## [Exercise directions]
Retype the entries below exactly, and keep every picture out of your version.

◇ ◇ ◇ ◇ ◇ ◇ ◇

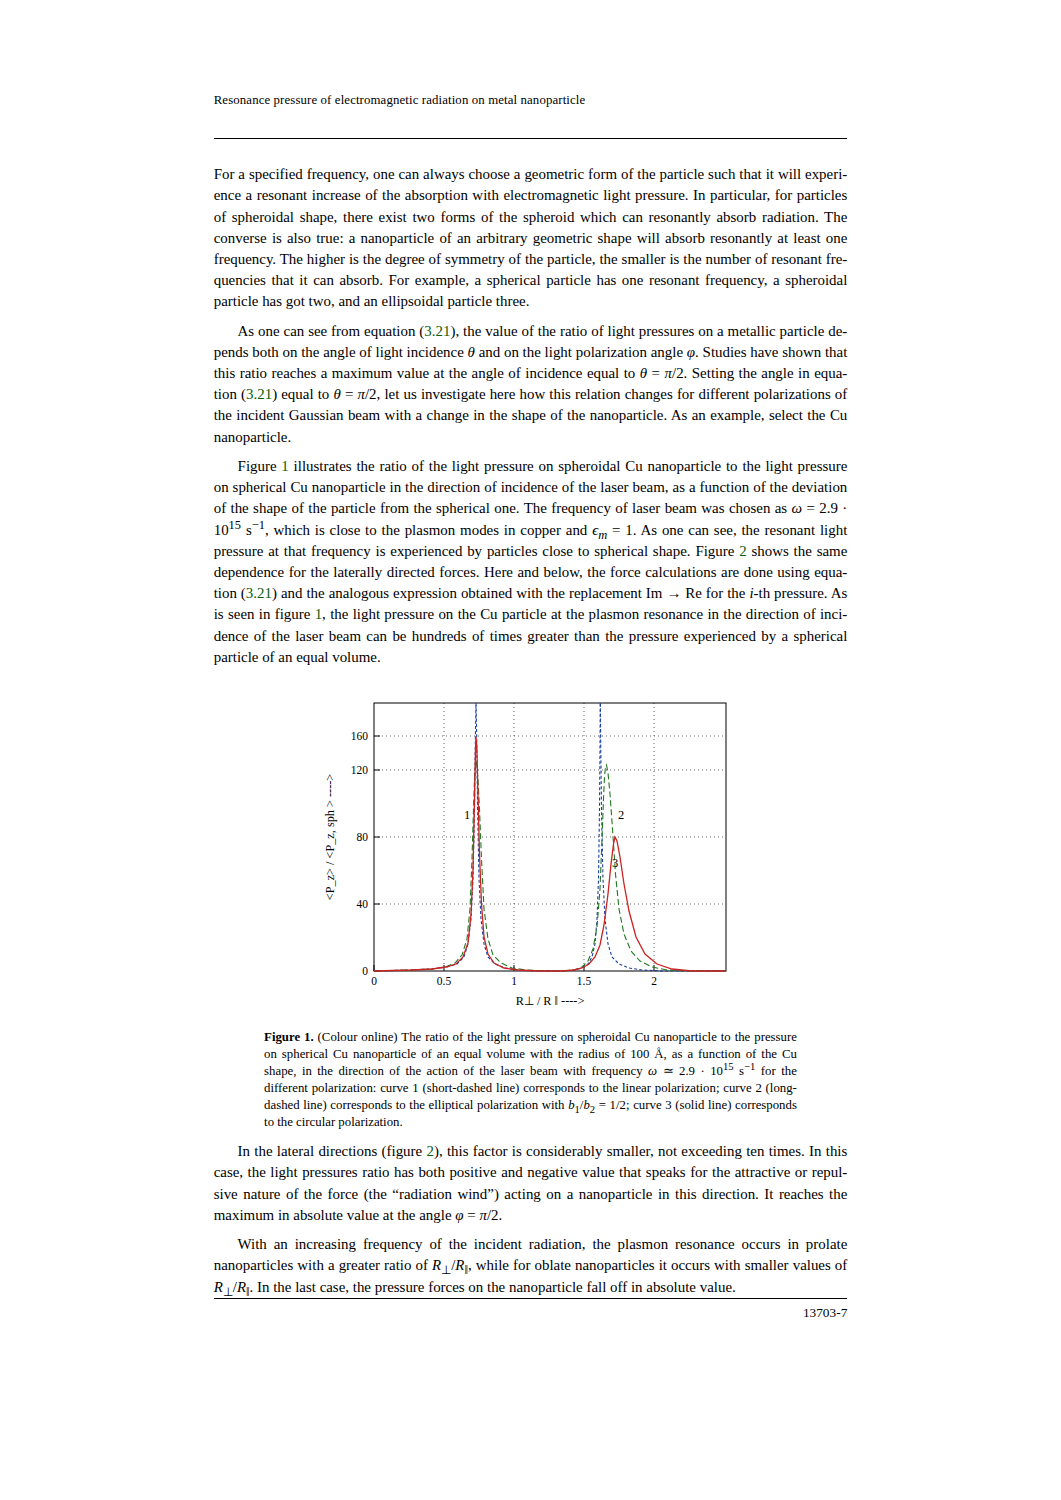Resonance pressure of electromagnetic radiation on metal nanoparticle
For a specified frequency, one can always choose a geometric form of the particle such that it will experience a resonant increase of the absorption with electromagnetic light pressure. In particular, for particles of spheroidal shape, there exist two forms of the spheroid which can resonantly absorb radiation. The converse is also true: a nanoparticle of an arbitrary geometric shape will absorb resonantly at least one frequency. The higher is the degree of symmetry of the particle, the smaller is the number of resonant frequencies that it can absorb. For example, a spherical particle has one resonant frequency, a spheroidal particle has got two, and an ellipsoidal particle three.
As one can see from equation (3.21), the value of the ratio of light pressures on a metallic particle depends both on the angle of light incidence θ and on the light polarization angle φ. Studies have shown that this ratio reaches a maximum value at the angle of incidence equal to θ = π/2. Setting the angle in equation (3.21) equal to θ = π/2, let us investigate here how this relation changes for different polarizations of the incident Gaussian beam with a change in the shape of the nanoparticle. As an example, select the Cu nanoparticle.
Figure 1 illustrates the ratio of the light pressure on spheroidal Cu nanoparticle to the light pressure on spherical Cu nanoparticle in the direction of incidence of the laser beam, as a function of the deviation of the shape of the particle from the spherical one. The frequency of laser beam was chosen as ω = 2.9 · 1015 s−1, which is close to the plasmon modes in copper and ϵm = 1. As one can see, the resonant light pressure at that frequency is experienced by particles close to spherical shape. Figure 2 shows the same dependence for the laterally directed forces. Here and below, the force calculations are done using equation (3.21) and the analogous expression obtained with the replacement Im → Re for the i-th pressure. As is seen in figure 1, the light pressure on the Cu particle at the plasmon resonance in the direction of incidence of the laser beam can be hundreds of times greater than the pressure experienced by a spherical particle of an equal volume.
0 40 80 120 160 0 0.5 1 1.5 2 R⊥ / R ‖ ----> <P_z> / <P_z, sph > ----> 1 2 3
Figure 1. (Colour online) The ratio of the light pressure on spheroidal Cu nanoparticle to the pressure on spherical Cu nanoparticle of an equal volume with the radius of 100 Å, as a function of the Cu shape, in the direction of the action of the laser beam with frequency ω ≃ 2.9 · 1015 s−1 for the different polarization: curve 1 (short-dashed line) corresponds to the linear polarization; curve 2 (long-dashed line) corresponds to the elliptical polarization with b1/b2 = 1/2; curve 3 (solid line) corresponds to the circular polarization.
In the lateral directions (figure 2), this factor is considerably smaller, not exceeding ten times. In this case, the light pressures ratio has both positive and negative value that speaks for the attractive or repulsive nature of the force (the “radiation wind”) acting on a nanoparticle in this direction. It reaches the maximum in absolute value at the angle φ = π/2.
With an increasing frequency of the incident radiation, the plasmon resonance occurs in prolate nanoparticles with a greater ratio of R⊥/R‖, while for oblate nanoparticles it occurs with smaller values of R⊥/R‖. In the last case, the pressure forces on the nanoparticle fall off in absolute value.
13703-7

◇ ◇ ◇ ◇ ◇ ◇ ◇

## [Solution to the exercise]
Resonance pressure of electromagnetic radiation on metal nanoparticle
For a specified frequency, one can always choose a geometric form of the particle such that it will experience a resonant increase of the absorption with electromagnetic light pressure. In particular, for particles of spheroidal shape, there exist two forms of the spheroid which can resonantly absorb radiation. The converse is also true: a nanoparticle of an arbitrary geometric shape will absorb resonantly at least one frequency. The higher is the degree of symmetry of the particle, the smaller is the number of resonant frequencies that it can absorb. For example, a spherical particle has one resonant frequency, a spheroidal particle has got two, and an ellipsoidal particle three.
As one can see from equation (3.21), the value of the ratio of light pressures on a metallic particle depends both on the angle of light incidence θ and on the light polarization angle φ. Studies have shown that this ratio reaches a maximum value at the angle of incidence equal to θ = π/2. Setting the angle in equation (3.21) equal to θ = π/2, let us investigate here how this relation changes for different polarizations of the incident Gaussian beam with a change in the shape of the nanoparticle. As an example, select the Cu nanoparticle.
Figure 1 illustrates the ratio of the light pressure on spheroidal Cu nanoparticle to the light pressure on spherical Cu nanoparticle in the direction of incidence of the laser beam, as a function of the deviation of the shape of the particle from the spherical one. The frequency of laser beam was chosen as ω = 2.9 · 1015 s−1, which is close to the plasmon modes in copper and ϵm = 1. As one can see, the resonant light pressure at that frequency is experienced by particles close to spherical shape. Figure 2 shows the same dependence for the laterally directed forces. Here and below, the force calculations are done using equation (3.21) and the analogous expression obtained with the replacement Im → Re for the i-th pressure. As is seen in figure 1, the light pressure on the Cu particle at the plasmon resonance in the direction of incidence of the laser beam can be hundreds of times greater than the pressure experienced by a spherical particle of an equal volume.
0 40 80 120 160 0 0.5 1 1.5 2 R⊥ / R ‖ ----> <P_z> / <P_z, sph > ----> 1 2 3
Figure 1. (Colour online) The ratio of the light pressure on spheroidal Cu nanoparticle to the pressure on spherical Cu nanoparticle of an equal volume with the radius of 100 Å, as a function of the Cu shape, in the direction of the action of the laser beam with frequency ω ≃ 2.9 · 1015 s−1 for the different polarization: curve 1 (short-dashed line) corresponds to the linear polarization; curve 2 (long-dashed line) corresponds to the elliptical polarization with b1/b2 = 1/2; curve 3 (solid line) corresponds to the circular polarization.
In the lateral directions (figure 2), this factor is considerably smaller, not exceeding ten times. In this case, the light pressures ratio has both positive and negative value that speaks for the attractive or repulsive nature of the force (the “radiation wind”) acting on a nanoparticle in this direction. It reaches the maximum in absolute value at the angle φ = π/2.
With an increasing frequency of the incident radiation, the plasmon resonance occurs in prolate nanoparticles with a greater ratio of R⊥/R‖, while for oblate nanoparticles it occurs with smaller values of R⊥/R‖. In the last case, the pressure forces on the nanoparticle fall off in absolute value.
13703-7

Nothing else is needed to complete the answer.